# Records for this task
---

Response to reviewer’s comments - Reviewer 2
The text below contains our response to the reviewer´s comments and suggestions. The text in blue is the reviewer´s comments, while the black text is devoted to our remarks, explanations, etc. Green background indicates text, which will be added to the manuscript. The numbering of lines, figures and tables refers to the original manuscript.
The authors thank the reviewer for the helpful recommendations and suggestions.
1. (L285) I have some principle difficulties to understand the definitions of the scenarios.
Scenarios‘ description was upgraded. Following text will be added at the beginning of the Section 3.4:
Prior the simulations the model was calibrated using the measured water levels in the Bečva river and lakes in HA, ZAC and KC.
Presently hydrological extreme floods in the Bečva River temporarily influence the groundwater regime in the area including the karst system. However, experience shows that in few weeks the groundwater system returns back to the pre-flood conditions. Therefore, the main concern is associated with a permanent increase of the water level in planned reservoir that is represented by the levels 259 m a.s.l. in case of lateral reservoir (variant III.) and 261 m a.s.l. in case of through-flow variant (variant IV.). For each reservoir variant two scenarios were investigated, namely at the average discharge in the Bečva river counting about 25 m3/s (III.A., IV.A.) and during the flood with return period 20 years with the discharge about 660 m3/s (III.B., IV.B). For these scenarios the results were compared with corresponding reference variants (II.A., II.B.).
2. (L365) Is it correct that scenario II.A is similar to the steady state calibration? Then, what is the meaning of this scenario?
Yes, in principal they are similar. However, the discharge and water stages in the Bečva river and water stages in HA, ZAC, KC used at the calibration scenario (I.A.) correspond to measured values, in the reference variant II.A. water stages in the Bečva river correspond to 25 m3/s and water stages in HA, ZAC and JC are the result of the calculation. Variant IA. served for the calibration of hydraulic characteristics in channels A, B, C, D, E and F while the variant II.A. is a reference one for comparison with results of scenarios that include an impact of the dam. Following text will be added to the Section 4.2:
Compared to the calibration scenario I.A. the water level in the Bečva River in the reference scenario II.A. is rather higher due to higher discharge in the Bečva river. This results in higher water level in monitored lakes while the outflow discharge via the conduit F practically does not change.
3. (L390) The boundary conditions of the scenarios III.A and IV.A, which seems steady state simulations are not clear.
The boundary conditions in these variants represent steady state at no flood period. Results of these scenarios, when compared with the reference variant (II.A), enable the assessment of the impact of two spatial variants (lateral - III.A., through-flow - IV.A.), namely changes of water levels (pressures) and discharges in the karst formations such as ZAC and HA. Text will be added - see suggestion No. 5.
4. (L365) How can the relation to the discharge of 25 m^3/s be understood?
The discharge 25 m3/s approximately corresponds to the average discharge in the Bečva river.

---

Repeat every record above precisely.

# Task result
Response to reviewer’s comments - Reviewer 2
The text below contains our response to the reviewer´s comments and suggestions. The text in blue is the reviewer´s comments, while the black text is devoted to our remarks, explanations, etc. Green background indicates text, which will be added to the manuscript. The numbering of lines, figures and tables refers to the original manuscript.
The authors thank the reviewer for the helpful recommendations and suggestions.
1. (L285) I have some principle difficulties to understand the definitions of the scenarios.
Scenarios‘ description was upgraded. Following text will be added at the beginning of the Section 3.4:
Prior the simulations the model was calibrated using the measured water levels in the Bečva river and lakes in HA, ZAC and KC.
Presently hydrological extreme floods in the Bečva River temporarily influence the groundwater regime in the area including the karst system. However, experience shows that in few weeks the groundwater system returns back to the pre-flood conditions. Therefore, the main concern is associated with a permanent increase of the water level in planned reservoir that is represented by the levels 259 m a.s.l. in case of lateral reservoir (variant III.) and 261 m a.s.l. in case of through-flow variant (variant IV.). For each reservoir variant two scenarios were investigated, namely at the average discharge in the Bečva river counting about 25 m3/s (III.A., IV.A.) and during the flood with return period 20 years with the discharge about 660 m3/s (III.B., IV.B). For these scenarios the results were compared with corresponding reference variants (II.A., II.B.).
2. (L365) Is it correct that scenario II.A is similar to the steady state calibration? Then, what is the meaning of this scenario?
Yes, in principal they are similar. However, the discharge and water stages in the Bečva river and water stages in HA, ZAC, KC used at the calibration scenario (I.A.) correspond to measured values, in the reference variant II.A. water stages in the Bečva river correspond to 25 m3/s and water stages in HA, ZAC and JC are the result of the calculation. Variant IA. served for the calibration of hydraulic characteristics in channels A, B, C, D, E and F while the variant II.A. is a reference one for comparison with results of scenarios that include an impact of the dam. Following text will be added to the Section 4.2:
Compared to the calibration scenario I.A. the water level in the Bečva River in the reference scenario II.A. is rather higher due to higher discharge in the Bečva river. This results in higher water level in monitored lakes while the outflow discharge via the conduit F practically does not change.
3. (L390) The boundary conditions of the scenarios III.A and IV.A, which seems steady state simulations are not clear.
The boundary conditions in these variants represent steady state at no flood period. Results of these scenarios, when compared with the reference variant (II.A), enable the assessment of the impact of two spatial variants (lateral - III.A., through-flow - IV.A.), namely changes of water levels (pressures) and discharges in the karst formations such as ZAC and HA. Text will be added - see suggestion No. 5.
4. (L365) How can the relation to the discharge of 25 m^3/s be understood?
The discharge 25 m3/s approximately corresponds to the average discharge in the Bečva river.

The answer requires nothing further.